L'équipe composée de deux voitures TS030 Hybrid ferait ainsi ses débuts en course aux 24 Heures du Mans après avoir été contrainte de rater son premier départ prévu lors de la manche précédente du Championnat du Monde d'Endurance de la FIA à Spa en Belgique. Même une équipe comme Audi a eu du mal à se présenter au Mans avec une nouvelle voiture et aucune préparation pour la course. Le défi semblait donc vertical pour Toyota.

Cependant, les temps au tour lors de la journée test d'avant-course ont montré que les Toyota étaient à la hauteur des Audi R18, et ils ont maintenu cette forme lors des essais et des qualifications, se plaçant parmi les Audi et se qualifiant en troisième et cinquième positions. Dès le départ lancé à 15 heures samedi, les Toyota ont rejoint les Audi de tête, prenant même la tête dans la cinquième heure grâce à un dépassement de l'Audi n°1 – sous les acclamations des fans.

La catastrophe survient alors peu après 20 heures, au 82e tour : la voiture n°8 de Davidson/Buemi/Sarrazin entre en collision avec une Ferrari de classe GTE au virage de Mulsanne, les deux voitures finissent ensevelies dans les barrières et hors course. Davidson a ensuite été diagnostiqué avec deux vertèbres cassées et une période de récupération possible de trois mois.

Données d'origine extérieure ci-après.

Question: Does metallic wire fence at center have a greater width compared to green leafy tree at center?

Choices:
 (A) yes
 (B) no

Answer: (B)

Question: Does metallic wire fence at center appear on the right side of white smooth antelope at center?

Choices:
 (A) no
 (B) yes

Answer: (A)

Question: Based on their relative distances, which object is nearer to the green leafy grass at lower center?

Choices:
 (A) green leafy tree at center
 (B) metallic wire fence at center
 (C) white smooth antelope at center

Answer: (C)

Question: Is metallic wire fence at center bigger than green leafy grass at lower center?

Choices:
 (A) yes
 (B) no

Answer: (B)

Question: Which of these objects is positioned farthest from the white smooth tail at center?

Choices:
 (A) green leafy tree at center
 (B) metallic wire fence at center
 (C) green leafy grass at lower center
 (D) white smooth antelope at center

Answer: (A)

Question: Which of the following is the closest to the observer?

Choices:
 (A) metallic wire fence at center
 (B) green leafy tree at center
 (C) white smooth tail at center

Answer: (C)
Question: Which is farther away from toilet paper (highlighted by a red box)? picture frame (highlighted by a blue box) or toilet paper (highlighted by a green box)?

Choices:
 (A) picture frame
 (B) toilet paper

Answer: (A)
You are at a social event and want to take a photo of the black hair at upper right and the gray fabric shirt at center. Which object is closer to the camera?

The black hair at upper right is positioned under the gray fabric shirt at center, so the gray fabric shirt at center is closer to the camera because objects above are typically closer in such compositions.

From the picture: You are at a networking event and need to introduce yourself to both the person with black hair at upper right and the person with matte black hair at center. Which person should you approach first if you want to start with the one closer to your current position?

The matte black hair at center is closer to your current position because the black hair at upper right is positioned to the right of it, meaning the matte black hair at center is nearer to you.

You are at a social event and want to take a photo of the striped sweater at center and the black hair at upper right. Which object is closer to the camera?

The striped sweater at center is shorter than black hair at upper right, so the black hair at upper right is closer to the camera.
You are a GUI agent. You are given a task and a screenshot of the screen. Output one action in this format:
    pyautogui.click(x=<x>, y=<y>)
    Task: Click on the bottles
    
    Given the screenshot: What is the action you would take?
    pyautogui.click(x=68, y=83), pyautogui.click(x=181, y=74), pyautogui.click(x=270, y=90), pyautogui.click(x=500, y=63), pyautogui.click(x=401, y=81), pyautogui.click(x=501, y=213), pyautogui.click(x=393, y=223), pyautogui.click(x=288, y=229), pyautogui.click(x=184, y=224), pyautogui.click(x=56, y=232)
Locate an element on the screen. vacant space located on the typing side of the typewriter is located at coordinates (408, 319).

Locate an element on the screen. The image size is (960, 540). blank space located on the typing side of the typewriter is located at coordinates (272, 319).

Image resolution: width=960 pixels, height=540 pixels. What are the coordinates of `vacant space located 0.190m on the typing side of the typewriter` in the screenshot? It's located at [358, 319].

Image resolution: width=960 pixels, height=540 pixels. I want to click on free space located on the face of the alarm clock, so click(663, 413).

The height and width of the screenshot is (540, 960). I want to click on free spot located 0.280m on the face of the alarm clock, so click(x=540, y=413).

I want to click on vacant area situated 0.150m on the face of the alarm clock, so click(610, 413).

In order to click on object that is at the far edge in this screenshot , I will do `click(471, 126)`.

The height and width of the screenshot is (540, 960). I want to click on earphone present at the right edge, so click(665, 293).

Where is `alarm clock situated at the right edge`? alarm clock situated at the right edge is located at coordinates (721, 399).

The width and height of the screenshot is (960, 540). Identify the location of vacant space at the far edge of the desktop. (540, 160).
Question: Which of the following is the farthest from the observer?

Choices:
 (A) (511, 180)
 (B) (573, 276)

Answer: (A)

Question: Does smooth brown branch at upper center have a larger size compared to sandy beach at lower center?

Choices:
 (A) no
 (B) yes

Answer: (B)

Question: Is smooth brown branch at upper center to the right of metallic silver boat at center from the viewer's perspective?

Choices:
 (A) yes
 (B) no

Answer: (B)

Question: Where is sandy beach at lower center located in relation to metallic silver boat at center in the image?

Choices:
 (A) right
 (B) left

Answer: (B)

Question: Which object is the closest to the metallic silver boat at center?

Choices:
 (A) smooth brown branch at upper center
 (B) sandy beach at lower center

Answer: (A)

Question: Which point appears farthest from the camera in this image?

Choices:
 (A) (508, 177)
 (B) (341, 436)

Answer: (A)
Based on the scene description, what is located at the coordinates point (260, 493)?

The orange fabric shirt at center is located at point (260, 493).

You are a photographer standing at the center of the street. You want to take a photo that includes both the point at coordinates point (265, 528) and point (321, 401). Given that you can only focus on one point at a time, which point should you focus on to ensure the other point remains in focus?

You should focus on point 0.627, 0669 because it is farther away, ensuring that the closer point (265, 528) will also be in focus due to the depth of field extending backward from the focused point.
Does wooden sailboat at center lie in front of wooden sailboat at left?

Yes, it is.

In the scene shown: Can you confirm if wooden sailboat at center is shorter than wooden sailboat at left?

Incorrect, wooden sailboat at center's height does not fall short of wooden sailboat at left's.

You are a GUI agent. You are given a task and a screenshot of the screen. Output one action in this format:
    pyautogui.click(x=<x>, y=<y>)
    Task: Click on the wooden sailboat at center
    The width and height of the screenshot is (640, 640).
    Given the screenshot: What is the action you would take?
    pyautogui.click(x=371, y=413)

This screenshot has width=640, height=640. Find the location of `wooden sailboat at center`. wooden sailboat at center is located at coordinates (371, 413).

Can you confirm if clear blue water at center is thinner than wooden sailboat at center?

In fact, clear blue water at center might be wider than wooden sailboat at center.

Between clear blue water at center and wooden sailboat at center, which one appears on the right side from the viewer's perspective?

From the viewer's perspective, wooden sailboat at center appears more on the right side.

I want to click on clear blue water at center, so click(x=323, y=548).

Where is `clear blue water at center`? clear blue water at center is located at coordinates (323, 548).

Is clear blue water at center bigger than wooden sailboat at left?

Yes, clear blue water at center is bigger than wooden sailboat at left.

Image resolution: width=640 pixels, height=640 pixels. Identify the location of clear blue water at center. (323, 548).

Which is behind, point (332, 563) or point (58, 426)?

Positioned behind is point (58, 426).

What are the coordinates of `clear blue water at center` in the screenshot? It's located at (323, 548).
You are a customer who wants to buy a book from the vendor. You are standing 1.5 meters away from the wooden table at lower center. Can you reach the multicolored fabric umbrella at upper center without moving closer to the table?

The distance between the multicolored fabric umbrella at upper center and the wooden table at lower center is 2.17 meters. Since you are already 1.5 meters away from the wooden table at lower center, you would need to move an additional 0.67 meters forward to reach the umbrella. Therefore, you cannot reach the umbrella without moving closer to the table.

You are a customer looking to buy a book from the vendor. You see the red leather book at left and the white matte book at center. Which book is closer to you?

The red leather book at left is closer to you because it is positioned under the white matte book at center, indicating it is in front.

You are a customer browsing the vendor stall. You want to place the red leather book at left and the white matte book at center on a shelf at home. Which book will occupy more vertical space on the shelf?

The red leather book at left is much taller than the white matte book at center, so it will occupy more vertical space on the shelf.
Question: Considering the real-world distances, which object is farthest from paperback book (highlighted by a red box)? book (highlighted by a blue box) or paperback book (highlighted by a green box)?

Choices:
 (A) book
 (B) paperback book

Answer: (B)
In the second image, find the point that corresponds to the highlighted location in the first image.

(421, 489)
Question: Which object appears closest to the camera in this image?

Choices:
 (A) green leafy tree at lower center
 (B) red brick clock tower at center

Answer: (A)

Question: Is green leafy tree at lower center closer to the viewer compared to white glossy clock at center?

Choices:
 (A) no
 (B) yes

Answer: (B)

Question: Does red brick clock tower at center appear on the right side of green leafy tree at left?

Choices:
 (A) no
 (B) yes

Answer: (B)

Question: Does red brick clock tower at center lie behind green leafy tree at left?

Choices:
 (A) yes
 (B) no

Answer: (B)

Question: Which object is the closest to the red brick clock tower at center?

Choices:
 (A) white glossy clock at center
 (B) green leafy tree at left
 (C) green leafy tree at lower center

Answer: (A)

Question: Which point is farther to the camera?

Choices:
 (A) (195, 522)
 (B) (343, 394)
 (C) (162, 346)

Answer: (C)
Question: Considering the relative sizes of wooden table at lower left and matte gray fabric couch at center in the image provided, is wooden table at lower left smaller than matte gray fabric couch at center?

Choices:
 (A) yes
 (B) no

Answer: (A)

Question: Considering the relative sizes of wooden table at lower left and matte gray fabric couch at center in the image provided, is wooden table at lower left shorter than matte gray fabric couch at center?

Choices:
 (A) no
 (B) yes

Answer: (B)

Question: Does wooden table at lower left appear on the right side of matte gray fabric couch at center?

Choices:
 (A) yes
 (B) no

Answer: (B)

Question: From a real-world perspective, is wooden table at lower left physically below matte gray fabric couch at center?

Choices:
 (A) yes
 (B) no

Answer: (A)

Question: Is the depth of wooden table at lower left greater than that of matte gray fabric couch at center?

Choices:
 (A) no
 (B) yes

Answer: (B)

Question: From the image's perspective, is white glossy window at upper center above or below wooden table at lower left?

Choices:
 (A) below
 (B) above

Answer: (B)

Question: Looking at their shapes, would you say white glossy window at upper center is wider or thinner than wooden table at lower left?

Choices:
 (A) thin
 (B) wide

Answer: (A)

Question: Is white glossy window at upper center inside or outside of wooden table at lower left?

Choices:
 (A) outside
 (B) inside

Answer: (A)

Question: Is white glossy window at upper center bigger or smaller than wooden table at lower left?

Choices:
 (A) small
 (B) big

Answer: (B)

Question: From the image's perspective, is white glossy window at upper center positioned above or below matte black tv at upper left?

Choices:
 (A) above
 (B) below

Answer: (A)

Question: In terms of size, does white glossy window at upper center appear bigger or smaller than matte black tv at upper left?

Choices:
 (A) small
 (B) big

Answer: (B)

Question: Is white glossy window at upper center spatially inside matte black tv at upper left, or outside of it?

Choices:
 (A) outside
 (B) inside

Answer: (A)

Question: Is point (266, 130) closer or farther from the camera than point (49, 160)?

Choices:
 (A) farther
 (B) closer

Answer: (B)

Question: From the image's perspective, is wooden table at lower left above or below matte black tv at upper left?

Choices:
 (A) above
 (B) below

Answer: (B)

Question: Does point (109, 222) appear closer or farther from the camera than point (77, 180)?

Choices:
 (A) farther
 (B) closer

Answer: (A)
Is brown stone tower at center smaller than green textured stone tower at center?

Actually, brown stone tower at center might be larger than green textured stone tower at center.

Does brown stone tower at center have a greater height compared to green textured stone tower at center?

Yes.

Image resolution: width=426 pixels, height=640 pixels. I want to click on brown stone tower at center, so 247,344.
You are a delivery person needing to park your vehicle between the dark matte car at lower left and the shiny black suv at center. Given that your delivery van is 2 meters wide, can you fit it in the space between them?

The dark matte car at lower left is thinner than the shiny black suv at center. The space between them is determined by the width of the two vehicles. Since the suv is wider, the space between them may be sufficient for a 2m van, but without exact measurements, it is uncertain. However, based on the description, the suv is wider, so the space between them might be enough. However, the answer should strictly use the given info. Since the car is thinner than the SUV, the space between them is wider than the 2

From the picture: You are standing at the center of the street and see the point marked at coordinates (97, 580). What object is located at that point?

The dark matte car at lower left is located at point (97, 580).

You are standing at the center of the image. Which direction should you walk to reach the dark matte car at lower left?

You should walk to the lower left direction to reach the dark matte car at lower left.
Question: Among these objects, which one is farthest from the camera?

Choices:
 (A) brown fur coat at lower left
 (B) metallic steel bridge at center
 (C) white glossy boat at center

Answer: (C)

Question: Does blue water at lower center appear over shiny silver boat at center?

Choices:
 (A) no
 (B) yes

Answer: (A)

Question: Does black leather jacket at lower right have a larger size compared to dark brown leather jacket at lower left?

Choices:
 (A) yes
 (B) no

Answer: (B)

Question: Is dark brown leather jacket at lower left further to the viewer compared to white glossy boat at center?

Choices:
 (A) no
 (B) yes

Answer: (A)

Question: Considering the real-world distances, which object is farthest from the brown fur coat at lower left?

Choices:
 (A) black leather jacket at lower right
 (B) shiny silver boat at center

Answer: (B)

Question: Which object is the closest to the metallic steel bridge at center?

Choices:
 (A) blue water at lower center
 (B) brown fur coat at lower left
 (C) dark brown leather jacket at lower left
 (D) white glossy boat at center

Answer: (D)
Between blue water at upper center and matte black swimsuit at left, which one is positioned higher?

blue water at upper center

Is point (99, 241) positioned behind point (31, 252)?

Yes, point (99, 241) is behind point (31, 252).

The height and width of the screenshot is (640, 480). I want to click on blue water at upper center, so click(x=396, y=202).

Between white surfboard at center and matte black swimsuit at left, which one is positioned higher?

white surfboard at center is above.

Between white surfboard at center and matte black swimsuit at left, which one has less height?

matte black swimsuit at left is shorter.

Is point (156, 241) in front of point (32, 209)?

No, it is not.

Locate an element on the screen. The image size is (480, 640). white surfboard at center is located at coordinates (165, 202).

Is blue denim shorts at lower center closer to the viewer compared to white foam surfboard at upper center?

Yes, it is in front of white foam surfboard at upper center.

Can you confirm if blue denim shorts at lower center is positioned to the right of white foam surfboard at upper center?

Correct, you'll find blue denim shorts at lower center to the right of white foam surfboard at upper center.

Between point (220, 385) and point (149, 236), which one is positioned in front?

La n°7 de Lapierre/Nakajima/Wurz avait l'air de garder les Audi honnêtes – jusqu'au redémarrage après la longue période de voiture de sécurité nécessaire pour réparer les barrières suite à l'accident de la n°8… Vers 21h15, Nakajima a creusé un trou à l'intérieur de la Deltawing de Nissan qui n'était tout simplement pas  » là-bas, faisant sortir le Deltawing et endommageant gravement l'arrière droit du TS030. Après les premières réparations, la voiture est revenue sur la piste, mais elle a rapidement été de nouveau en place et sur ses crics pour d'autres réparations. Pendant les deux heures suivantes, la #7 est entrée et sortie des stands pour travailler davantage avant que la porte du garage ne s'ouvre définitivement et que la voiture soit officiellement abandonnée à 1h42 du matin, à la grande déception de l'équipe, des fans – et même d'Audi. , qui a salué le combat.

C'était la fin du prologue du retour de Toyota dans les voitures de sport : nous les reverrons pour d'autres manches du WEC avant un retour en force au Mans l'année prochaine. Ils ne seront peut-être pas en mesure de remporter la première victoire d'une voiture LMP à moteur hybride, mais il leur reste encore le prix d'une victoire au Mans à poursuivre – et une éventuelle opposition de Nissan, Honda et même Mazda à affronter. L'honneur est en jeu. Maintenant, ça devient sérieux.